Sure, we have VPC endpoints gateway endpoints for S3 and DynamoDB, and you should definitely use them (because they’re free). We even have PrivateLink, interface endpoints for many of the other AWS services. PrivateLink can also be used to talk to third party APIs, if they support it. PrivateLink, however, is not free, so be aware of the cost before using them. That’s not to say you shouldn’t use them, security is important, and they provide a layer that is really quite nice.
But what about that third party API you use that doesn’t have PrivateLink support? If you are making a call to that API in your lambda, and that lambda lives inside a VPC, you need a NAT gateway. You just added at least $30/month to your bill, more if you want the resiliency of multiple availability zones. That might not seem like a big deal, especially if you are a company with money to spend. If you are just getting started with an idea and every penny matters, or maybe if you need dozens of accounts, and that $30 quickly becomes $1000, you might be looking for options to get rid of that NAT gateway. A knee jerk reaction would be to run all your lambdas outside a VPC. There are some cases where that might be doable, especially if you are 100% serverless, but just because you can doesn’t mean you should, and even if it’s technically possible, it may not be compliant with requirements you have. So, you may end up with something like this:
So, what can you do?
Step Functions allow you to run different bits of code and combine them together into a sort of work flow. Not long ago they were added as an integration for API gateway, opening up a whole new world of possibilities. So, how do Step Functions allow you to remove the NAT gateway?
When you need to make a call out to a third-party API there some inputs you need to send, and likely some outputs you need from the response (if nothing else, a confirmation of success). Typically, you’d make that call inside your code. You might do some work, maybe look up some values, make the API call, and then do something with the results before ultimately returning a response to the end user. Step Functions allow you to break up that logic into independent functions. You might first have a function that does some initial work, a second that calls the third-party API, and a final one that processes the results and returns a response to the caller. Step Functions can stitch that all together for you (and may even be able to do some things without a lambda). How does that help you? Well, by isolating the call to the third-party API you are able to isolate the function that needs internet access. You can have that one function live outside the VPC, keeping the rest of your functions safe inside their cozy little isolated network. Step Functions will send the results of the call to the third-party API to your function that’s inside the VPC. It might look something like this:
You may be thinking that it looks a lot more complicated, and complexity is something you want to avoid. I won't say there isn't anything here that is more complex, but keep in mind that what Step Functions is doing here is the same logic you'd have in your code; you've just moved it to the state machine instead.

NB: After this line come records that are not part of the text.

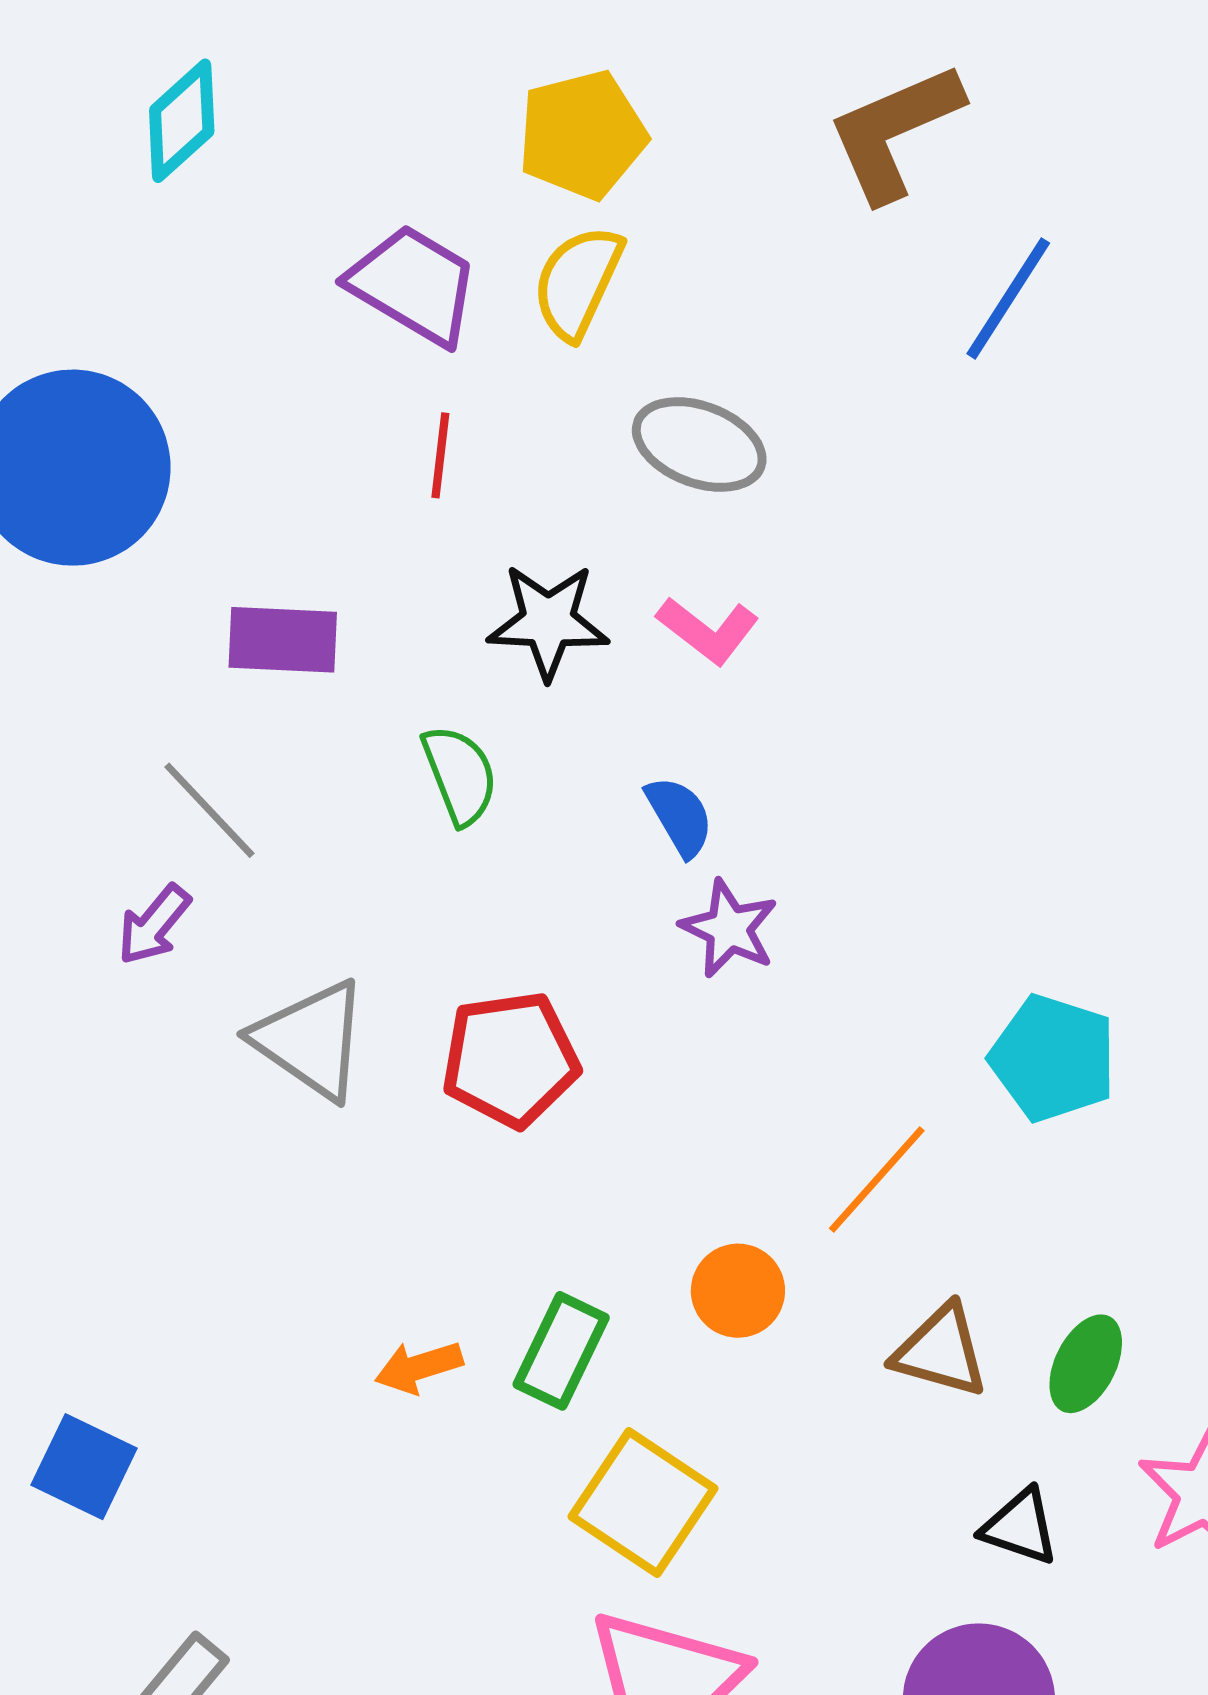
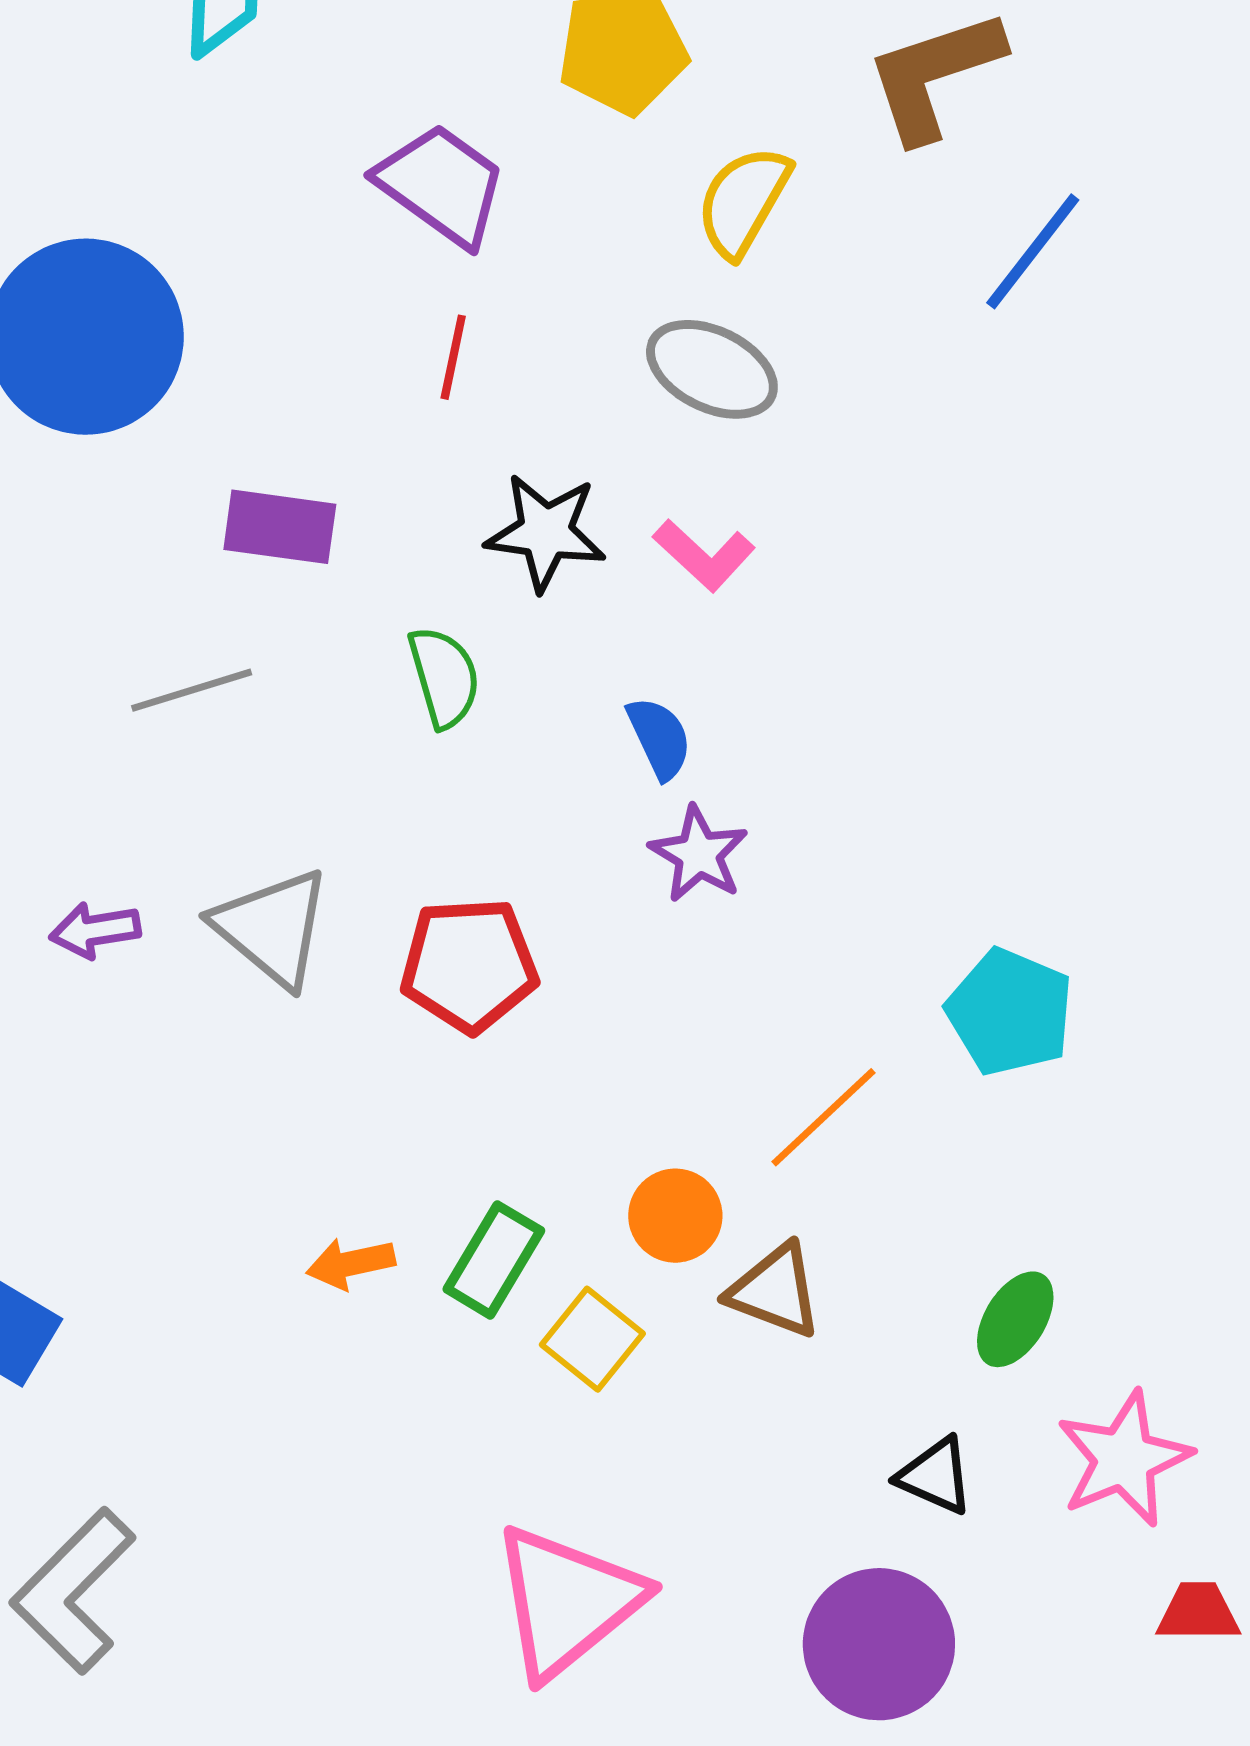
yellow semicircle: (578, 282) -> (743, 201), moved
gray line: (209, 810) -> (192, 690), turned -69
purple arrow: (154, 925) -> (95, 930), moved, turned 36
brown triangle: (941, 1351) -> (775, 1291), moved
yellow square: (643, 1502) -> (592, 1339), moved, size x0.7

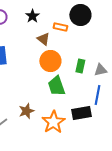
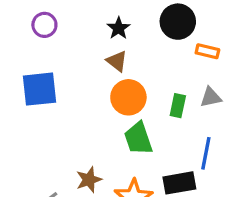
black star: (32, 16) -> (119, 28), moved
orange rectangle: (60, 27) -> (207, 51), moved
gray triangle: (100, 70) -> (211, 97), moved

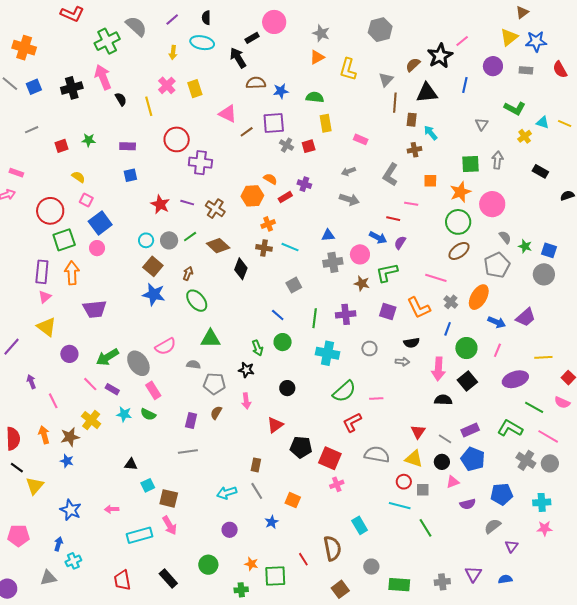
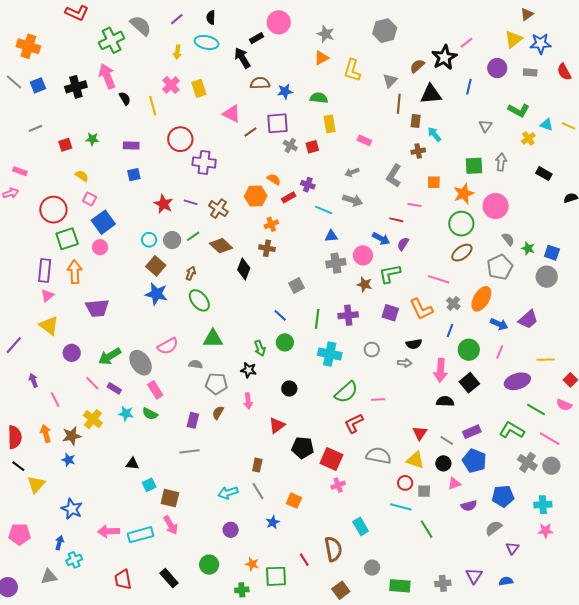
cyan line: (290, 247) -> (323, 210), moved
pink arrow: (112, 509) -> (109, 531), moved, size x1.5

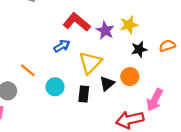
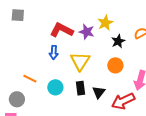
blue arrow: (62, 46) -> (54, 52), turned 136
black triangle: (107, 84) -> (99, 92), moved

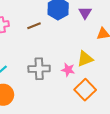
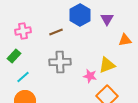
gray cross: (39, 69) -> (60, 62), moved

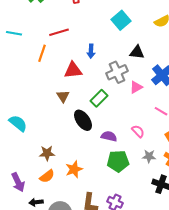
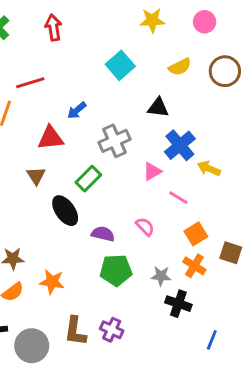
blue arrow: (91, 51) -> (77, 110), turned 48
black triangle: (137, 52) -> (158, 107), moved
pink triangle: (136, 87) -> (152, 171), moved
gray star: (149, 156) -> (161, 276), moved
orange star: (74, 169) -> (52, 282), turned 30

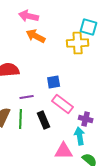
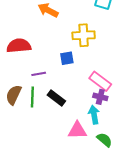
yellow cross: (78, 43) -> (84, 35), moved
pink rectangle: (63, 104) -> (100, 81), moved
black rectangle: (44, 120) -> (56, 98), turned -30

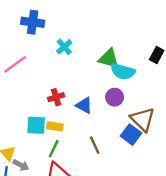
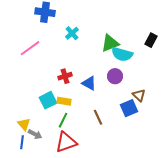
green triangle: (109, 59) -> (110, 43), turned -36
brown triangle: (143, 119) -> (139, 95), size x0.6
cyan square: (36, 125) -> (48, 100), turned -30
blue square: (131, 135) -> (129, 108), turned 30

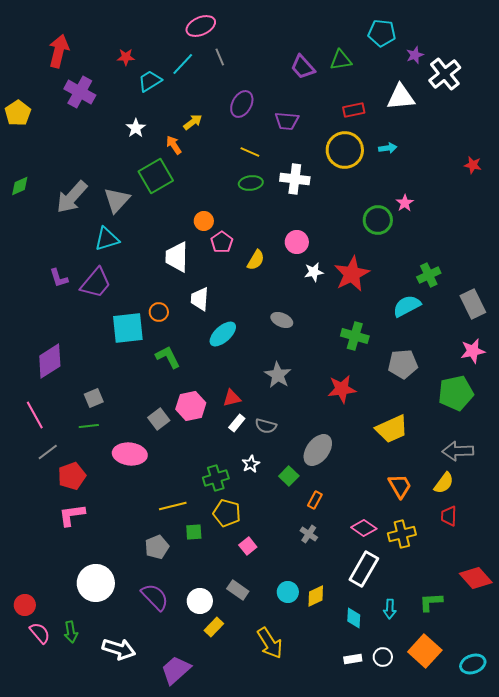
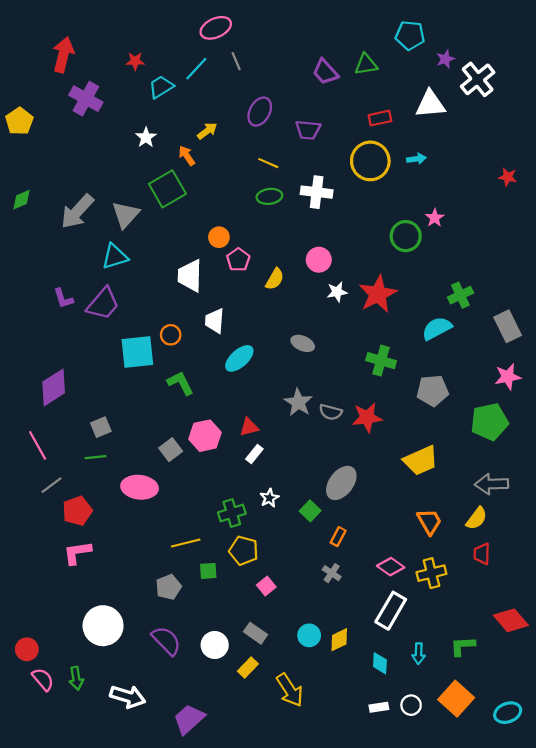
gray semicircle: (266, 426) -> (331, 412), moved
yellow rectangle: (214, 627) -> (248, 668), moved

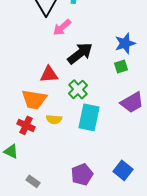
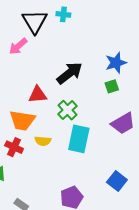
pink arrow: (62, 27) -> (18, 46), moved
blue square: (123, 170) -> (117, 181), moved

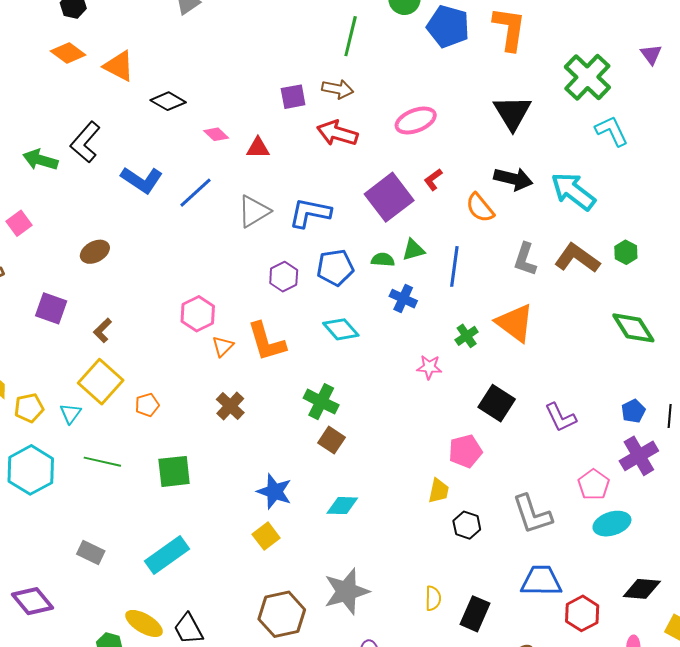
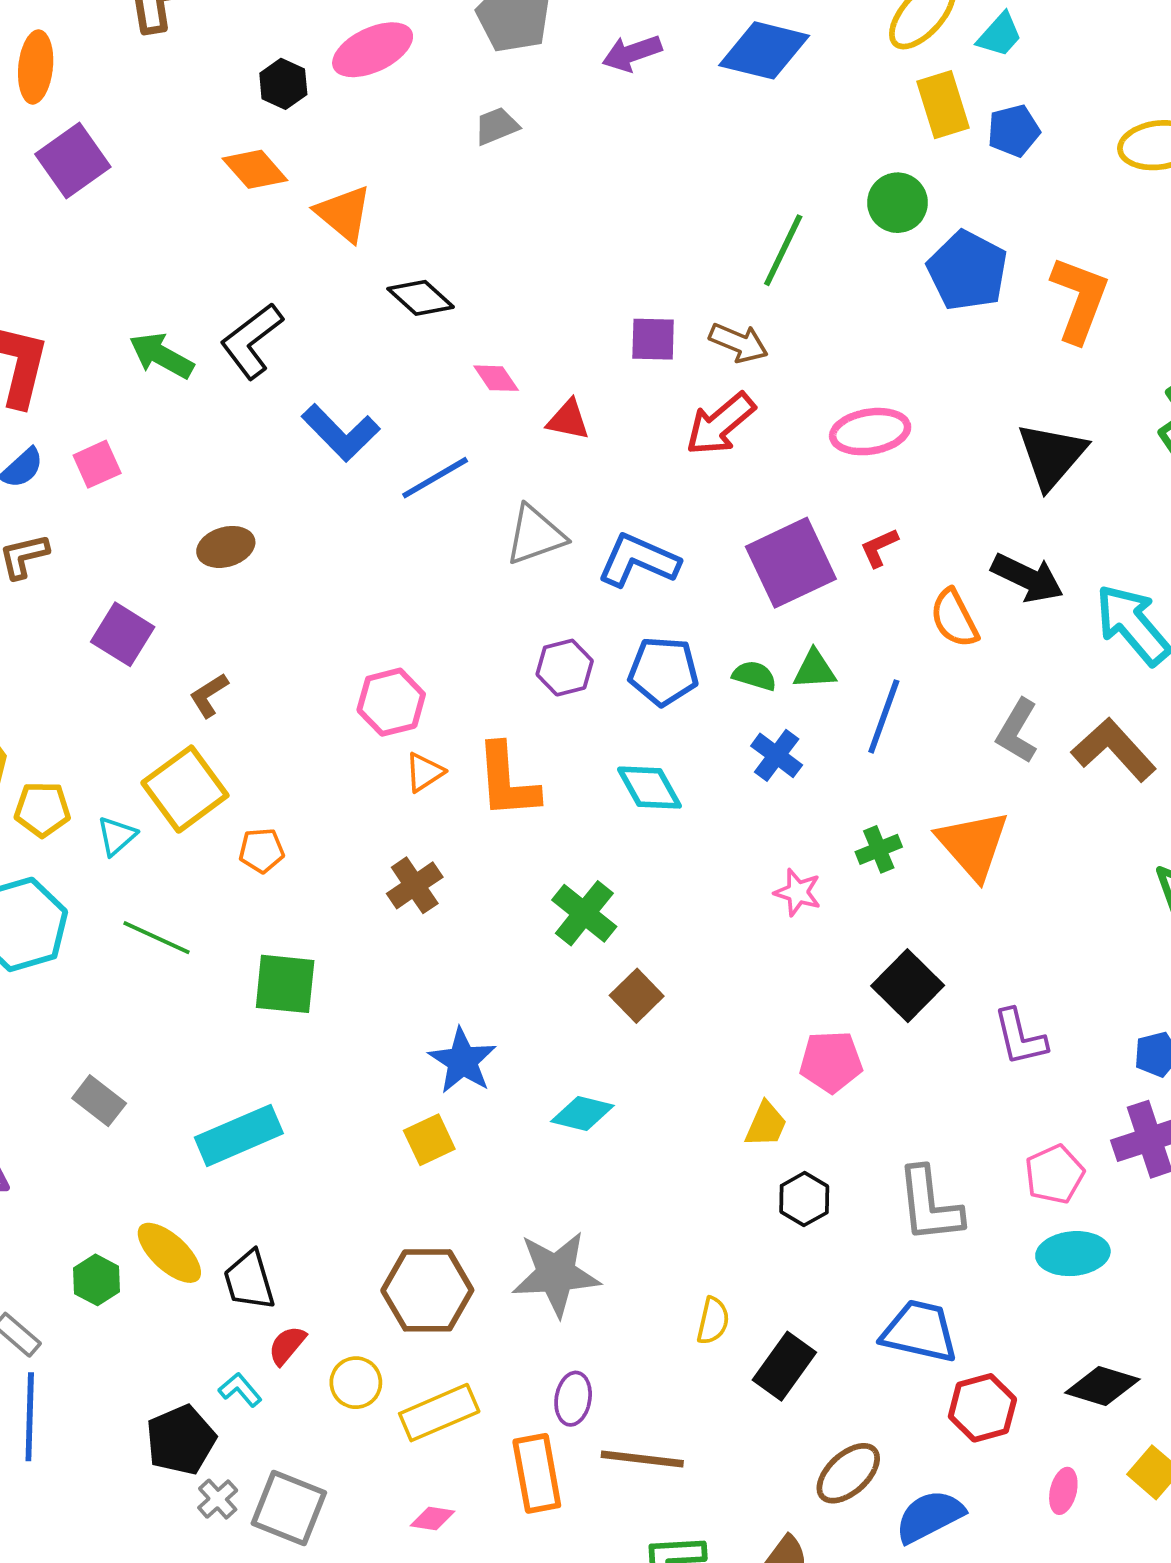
red arrow: (337, 133) -> (720, 424), turned -69
brown square: (331, 440) -> (637, 996), moved

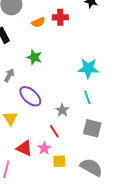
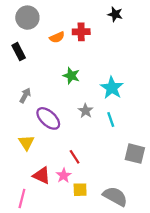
green star: (34, 57) -> (71, 76), moved
cyan star: (88, 68) -> (112, 88), turned 30
gray star: (62, 110) -> (86, 111), moved
gray square: (92, 128) -> (135, 154), moved

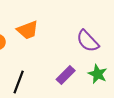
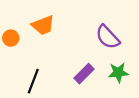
green star: (98, 74) -> (118, 73), turned -30

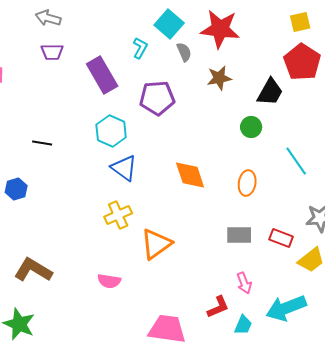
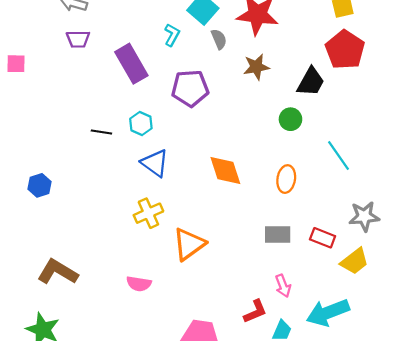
cyan hexagon: (111, 131) -> (141, 123), size x0.7
black line: (42, 143) -> (101, 132), moved

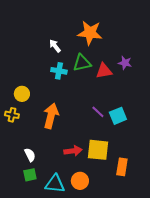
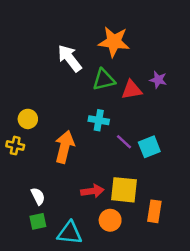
white arrow: (55, 46) -> (70, 58), size x1.6
cyan cross: (59, 71) -> (99, 120), moved
orange circle: (80, 181) -> (110, 220), moved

The whole reason you are interested in this is to reduce cost and adding Step Functions to the flow does increase the per request cost; keep that in mind as you consider this. If you are processing hundreds of requests per second, I'm pretty sure this is not the answer for you, but hopefully you fall into the "have money to spend" category. For the rest of you, it takes quite a lot of requests to reach the point of costing $30. You may also find that you can save a little because the function that is calling the third-party API can probably run on 128MB, even if you need more than that for the rest of your code. Jeremy Daly wrote a great post on that subject: Serverless Tip: Don’t overpay when waiting on remote API calls
One final thought. I've focused this post on API Gateway integration, but this is really true of a lot of things that need to make calls out to third party APIs. If you are using EventBridge it can call Step Functions directly too.